WHAT IS NEEDED:
Answer these questions from the thread on passing multiple command-line arguments to R:
1. Which two parsers did the asker try?
2. For which R version is argparse said to be unavailable?
3. What character does the answer give as an example separator for input files?

DOCUMENT SEGMENT:
________________

Passing multiple arguments via command line in R
Asked Answered
A

7

5

I am trying to pass multiple file path arguments via command line to an Rscript which can then be processed using an arguments parser. Ultimately I would want something like this

Rscript test.R --inputfiles fileA.txt fileB.txt fileC.txt --printvar yes --size 10 --anotheroption helloworld -- etc...

passed through the command line and have the result as an array in R when parsed

args$inputfiles =  "fileA.txt", "fileB.txt", "fileC.txt"

I have tried several parsers including optparse and getopt but neither of them seem to support this functionality. I know argparse does but it is currently not available for R version 2.15.2

Any ideas?

Thanks

Amelita answered 9/12, 2012 at 18:55 Comment(3)
Can you elaborate on why @agstudy's solution does not work? It is pretty accurateBethelbethena
Also, possible duplicate of #2151712Bethelbethena
@RicardoSaporta it is not duplicated. It is a little bit different.Mantic
A
1

After searching around, and avoiding to write a new package from the bottom up, I figured the best way to input multiple arguments using the package optparse is to separate input files by a character which is most likely illegal to be included in a file name (for example, a colon)

________________

GIVEN MATERIAL:

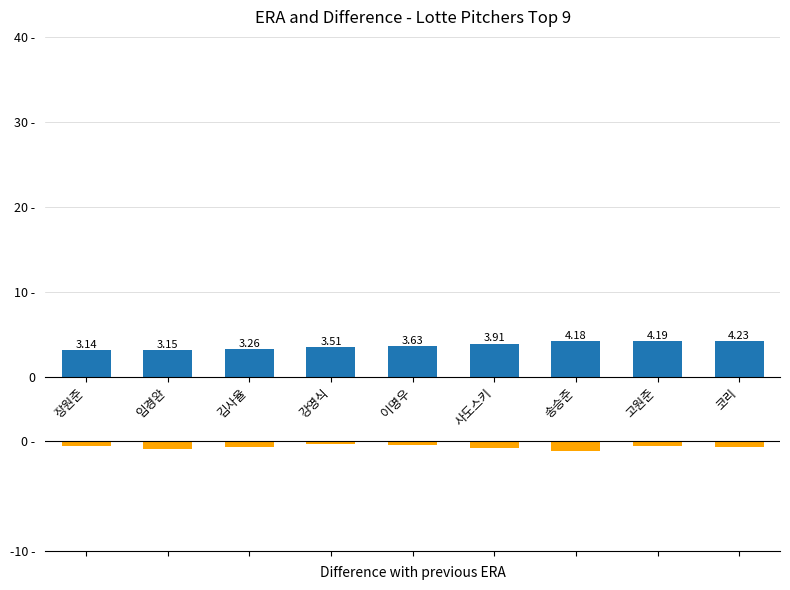

The value of ERA at 고원준 is 4.2. True or false?

True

________________

EXPECTED ANSWER:
1. optparse and getopt
2. R version 2.15.2
3. A colon